Commissario Giuliano Casablanca, detto Ginko. Dalla Omicidi lo hanno imboscato all’Ufficio Passaporti…ma non per molto. Un africano tenta la fuga in Svizzera: muore folgorato sul tetto del treno. Afa, camicie sudate, puzza di piscio e di kebab tra i palazzoni della periferia milanese, il mondo di sotto, l’universo parallelo a quello della mondanità e dell’opulenza. Anche Ginko, come tutti i commissari e i vicequestori che lo hanno preceduto, ha il suo cast di poliziotti simpatici e sgangherati: l’obeso Panettone, il cineromano Zohng, lo sfaticato Minimo Sindacale.

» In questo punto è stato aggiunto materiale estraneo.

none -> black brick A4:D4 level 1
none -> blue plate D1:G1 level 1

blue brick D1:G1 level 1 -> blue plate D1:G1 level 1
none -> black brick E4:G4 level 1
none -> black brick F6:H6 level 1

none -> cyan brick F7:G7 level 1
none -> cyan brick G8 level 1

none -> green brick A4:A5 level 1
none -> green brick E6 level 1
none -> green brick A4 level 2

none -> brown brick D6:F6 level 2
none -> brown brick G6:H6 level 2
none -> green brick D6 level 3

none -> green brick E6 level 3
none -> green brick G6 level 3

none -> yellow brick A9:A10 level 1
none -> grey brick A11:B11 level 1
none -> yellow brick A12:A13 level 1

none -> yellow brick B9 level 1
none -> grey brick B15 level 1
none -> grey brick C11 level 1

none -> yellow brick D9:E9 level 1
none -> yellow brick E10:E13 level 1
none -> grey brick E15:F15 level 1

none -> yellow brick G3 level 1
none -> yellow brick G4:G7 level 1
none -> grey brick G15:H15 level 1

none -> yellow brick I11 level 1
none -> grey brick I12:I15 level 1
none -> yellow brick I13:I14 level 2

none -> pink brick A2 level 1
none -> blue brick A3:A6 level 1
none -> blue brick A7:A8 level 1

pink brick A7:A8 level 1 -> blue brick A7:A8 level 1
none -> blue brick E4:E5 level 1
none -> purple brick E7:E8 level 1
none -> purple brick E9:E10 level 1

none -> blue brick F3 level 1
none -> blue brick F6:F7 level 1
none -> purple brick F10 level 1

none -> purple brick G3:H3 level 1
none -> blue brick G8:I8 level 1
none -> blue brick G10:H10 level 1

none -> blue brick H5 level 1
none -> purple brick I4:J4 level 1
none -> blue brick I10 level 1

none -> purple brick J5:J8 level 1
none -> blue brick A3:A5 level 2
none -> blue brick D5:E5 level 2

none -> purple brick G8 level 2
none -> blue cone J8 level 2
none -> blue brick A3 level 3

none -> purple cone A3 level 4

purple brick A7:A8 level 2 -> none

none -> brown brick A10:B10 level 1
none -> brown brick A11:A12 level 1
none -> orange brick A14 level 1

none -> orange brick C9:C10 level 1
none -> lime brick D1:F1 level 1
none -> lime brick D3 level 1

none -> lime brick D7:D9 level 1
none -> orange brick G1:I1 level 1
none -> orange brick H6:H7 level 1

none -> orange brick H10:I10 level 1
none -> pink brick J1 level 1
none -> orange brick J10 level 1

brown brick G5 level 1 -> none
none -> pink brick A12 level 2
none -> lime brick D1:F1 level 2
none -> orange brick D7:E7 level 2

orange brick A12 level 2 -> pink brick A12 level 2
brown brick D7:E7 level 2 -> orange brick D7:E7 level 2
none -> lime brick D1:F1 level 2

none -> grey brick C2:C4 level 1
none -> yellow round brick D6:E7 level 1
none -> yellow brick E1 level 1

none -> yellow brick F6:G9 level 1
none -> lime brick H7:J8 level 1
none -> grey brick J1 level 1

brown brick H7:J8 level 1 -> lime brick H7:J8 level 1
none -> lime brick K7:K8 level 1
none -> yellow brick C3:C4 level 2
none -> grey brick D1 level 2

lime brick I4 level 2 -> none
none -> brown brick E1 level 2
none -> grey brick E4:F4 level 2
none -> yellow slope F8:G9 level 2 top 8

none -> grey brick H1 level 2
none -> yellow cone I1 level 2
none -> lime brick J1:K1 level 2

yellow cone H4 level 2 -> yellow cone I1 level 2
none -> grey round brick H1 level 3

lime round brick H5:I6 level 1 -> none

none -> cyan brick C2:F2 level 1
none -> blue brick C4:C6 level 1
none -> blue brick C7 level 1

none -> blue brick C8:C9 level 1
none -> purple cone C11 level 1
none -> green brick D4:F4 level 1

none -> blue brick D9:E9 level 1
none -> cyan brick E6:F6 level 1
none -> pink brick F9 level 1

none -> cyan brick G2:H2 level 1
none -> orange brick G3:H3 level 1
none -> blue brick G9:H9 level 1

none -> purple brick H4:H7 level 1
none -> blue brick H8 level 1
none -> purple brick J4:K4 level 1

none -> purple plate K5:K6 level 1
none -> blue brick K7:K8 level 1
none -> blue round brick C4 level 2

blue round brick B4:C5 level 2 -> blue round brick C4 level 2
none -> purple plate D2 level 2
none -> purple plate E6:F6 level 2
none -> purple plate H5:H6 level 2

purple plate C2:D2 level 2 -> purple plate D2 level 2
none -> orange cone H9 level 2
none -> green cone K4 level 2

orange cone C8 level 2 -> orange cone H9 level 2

Per un giallista la difficoltà più grande non è tanto saper scrivere, ma ritagliarsi uno spazio credibile, nuovo. In Italia ce n’è davvero poco. Paolo Maggioni lo ha trovato. Maggioni sa intrattenere, ha ritmo, diverte, fa pensare. La sua Milano marginale ricorda quella di “Torto marcio”, il romanzo della svolta di Alessandro Robecchi, lo scrittore che con Massimo Carlotto racconta il Nord Italia meglio di qualunque altro. Maggioni si muove in quel perimetro: un po’ Bisio un po’ Robecchi. Provaci ancora, Paolo.